Le scene presenti nel video vanno inquadrate in questo contesto.
Per approfondire:
Questi anni a Bologna: le balle «green» della giunta Lepore Clancy – Inchiesta in tre puntate (2023)
Il parco e la città. Uno sguardo dal futuro di Bologna (2024)
Ma soprattutto:
Distruggere gli spazi pubblici. Bologna da città progressista a città neoliberista (2024)
Chiunque voglia capire quel che sta accadendo a Bologna, conoscere il modello di città che viene imposto e contro cui (in)sorgono nuove lotte, deve leggere da cima a fondo questo articolo di Mauro Boarelli. Un’analisi esatta e impietosa dei processi in corso, una panoramica tra le più complete proposte finora.
Che disagio la sinistra di destra, mai mi sarei aspettato una reazione così scomposta dalla città più sustainable, green, inclusiva e progressiva d’Italia…

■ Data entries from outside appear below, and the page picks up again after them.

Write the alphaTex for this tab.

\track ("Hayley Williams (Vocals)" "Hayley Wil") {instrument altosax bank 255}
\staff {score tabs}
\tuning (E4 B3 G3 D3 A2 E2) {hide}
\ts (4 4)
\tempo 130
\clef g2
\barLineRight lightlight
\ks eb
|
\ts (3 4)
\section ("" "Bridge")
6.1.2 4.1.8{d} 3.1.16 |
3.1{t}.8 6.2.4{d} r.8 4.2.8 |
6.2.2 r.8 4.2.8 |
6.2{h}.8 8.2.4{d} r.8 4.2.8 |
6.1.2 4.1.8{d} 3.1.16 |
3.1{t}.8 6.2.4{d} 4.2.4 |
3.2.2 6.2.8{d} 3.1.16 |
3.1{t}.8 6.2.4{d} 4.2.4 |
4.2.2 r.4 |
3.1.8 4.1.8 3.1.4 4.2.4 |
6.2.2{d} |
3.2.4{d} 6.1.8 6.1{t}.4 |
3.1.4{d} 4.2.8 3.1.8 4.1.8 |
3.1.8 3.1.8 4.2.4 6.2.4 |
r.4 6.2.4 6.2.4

Tra l’altro proprio oggi il Governo ha fatto passare in Commissione Affari Costituzionali e Giustizia alla Camera, con i promotori i ministri Nordio e Piantedosi, la misura contenuta nell’articolo 11 del disegno di legge sulla sicurezza come norma ‘anti-Gandhi’. Questo provvedimento, attualmente in esame presso le commissioni Affari Costituzionali e Giustizia alla Camera, prevede pene detentive fino a un mese per chi blocca una strada da solo e da sei mesi a due anni se l’azione è compiuta da più persone. Teoricamente persino un gruppo di studenti che fa un sit-in di protesta davanti una scuola fermando il traffico per qualche minuto rischia il carcere.
Se non è fascismo questo, fare i “forti” con i deboli, cosa altro è?
Tutto contento il Sindaco Lepore, così potrà cementificare anche le menti.